REQUIRED WORK: Repeat all of the records word for word, but skip any picture.
PROVIDED DATA START
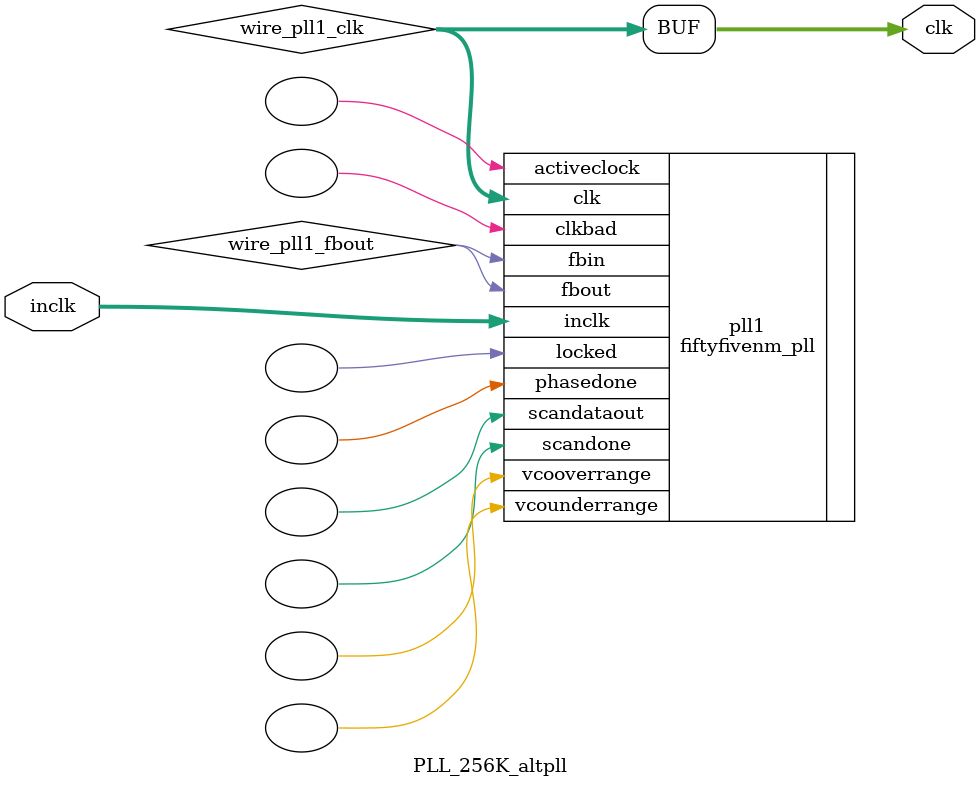
<source format=v>






//synthesis_resources = fiftyfivenm_pll 1 
//synopsys translate_off
`timescale 1 ps / 1 ps
//synopsys translate_on
module  PLL_256K_altpll
	( 
	clk,
	inclk) /* synthesis synthesis_clearbox=1 */;
	output   [4:0]  clk;
	input   [1:0]  inclk;
`ifndef ALTERA_RESERVED_QIS
// synopsys translate_off
`endif
	tri0   [1:0]  inclk;
`ifndef ALTERA_RESERVED_QIS
// synopsys translate_on
`endif

	wire  [4:0]   wire_pll1_clk;
	wire  wire_pll1_fbout;

	fiftyfivenm_pll   pll1
	( 
	.activeclock(),
	.clk(wire_pll1_clk),
	.clkbad(),
	.fbin(wire_pll1_fbout),
	.fbout(wire_pll1_fbout),
	.inclk(inclk),
	.locked(),
	.phasedone(),
	.scandataout(),
	.scandone(),
	.vcooverrange(),
	.vcounderrange()
	`ifndef FORMAL_VERIFICATION
	// synopsys translate_off
	`endif
	,
	.areset(1'b0),
	.clkswitch(1'b0),
	.configupdate(1'b0),
	.pfdena(1'b1),
	.phasecounterselect({3{1'b0}}),
	.phasestep(1'b0),
	.phaseupdown(1'b0),
	.scanclk(1'b0),
	.scanclkena(1'b1),
	.scandata(1'b0)
	`ifndef FORMAL_VERIFICATION
	// synopsys translate_on
	`endif
	);
	defparam
		pll1.bandwidth_type = "auto",
		pll1.clk0_divide_by = 375,
		pll1.clk0_duty_cycle = 50,
		pll1.clk0_multiply_by = 8,
		pll1.clk0_phase_shift = "0",
		pll1.compensate_clock = "clk0",
		pll1.inclk0_input_frequency = 83333,
		pll1.operation_mode = "normal",
		pll1.pll_type = "auto",
		pll1.lpm_type = "fiftyfivenm_pll";
	assign
		clk = {wire_pll1_clk[4:0]};
endmodule //PLL_256K_altpll
//VALID FILE

</source>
PROVIDED DATA END
ANSWER FOR THE TASK:
<source format=v>






//synthesis_resources = fiftyfivenm_pll 1 
//synopsys translate_off
`timescale 1 ps / 1 ps
//synopsys translate_on
module  PLL_256K_altpll
	( 
	clk,
	inclk) /* synthesis synthesis_clearbox=1 */;
	output   [4:0]  clk;
	input   [1:0]  inclk;
`ifndef ALTERA_RESERVED_QIS
// synopsys translate_off
`endif
	tri0   [1:0]  inclk;
`ifndef ALTERA_RESERVED_QIS
// synopsys translate_on
`endif

	wire  [4:0]   wire_pll1_clk;
	wire  wire_pll1_fbout;

	fiftyfivenm_pll   pll1
	( 
	.activeclock(),
	.clk(wire_pll1_clk),
	.clkbad(),
	.fbin(wire_pll1_fbout),
	.fbout(wire_pll1_fbout),
	.inclk(inclk),
	.locked(),
	.phasedone(),
	.scandataout(),
	.scandone(),
	.vcooverrange(),
	.vcounderrange()
	`ifndef FORMAL_VERIFICATION
	// synopsys translate_off
	`endif
	,
	.areset(1'b0),
	.clkswitch(1'b0),
	.configupdate(1'b0),
	.pfdena(1'b1),
	.phasecounterselect({3{1'b0}}),
	.phasestep(1'b0),
	.phaseupdown(1'b0),
	.scanclk(1'b0),
	.scanclkena(1'b1),
	.scandata(1'b0)
	`ifndef FORMAL_VERIFICATION
	// synopsys translate_on
	`endif
	);
	defparam
		pll1.bandwidth_type = "auto",
		pll1.clk0_divide_by = 375,
		pll1.clk0_duty_cycle = 50,
		pll1.clk0_multiply_by = 8,
		pll1.clk0_phase_shift = "0",
		pll1.compensate_clock = "clk0",
		pll1.inclk0_input_frequency = 83333,
		pll1.operation_mode = "normal",
		pll1.pll_type = "auto",
		pll1.lpm_type = "fiftyfivenm_pll";
	assign
		clk = {wire_pll1_clk[4:0]};
endmodule //PLL_256K_altpll
//VALID FILE

</source>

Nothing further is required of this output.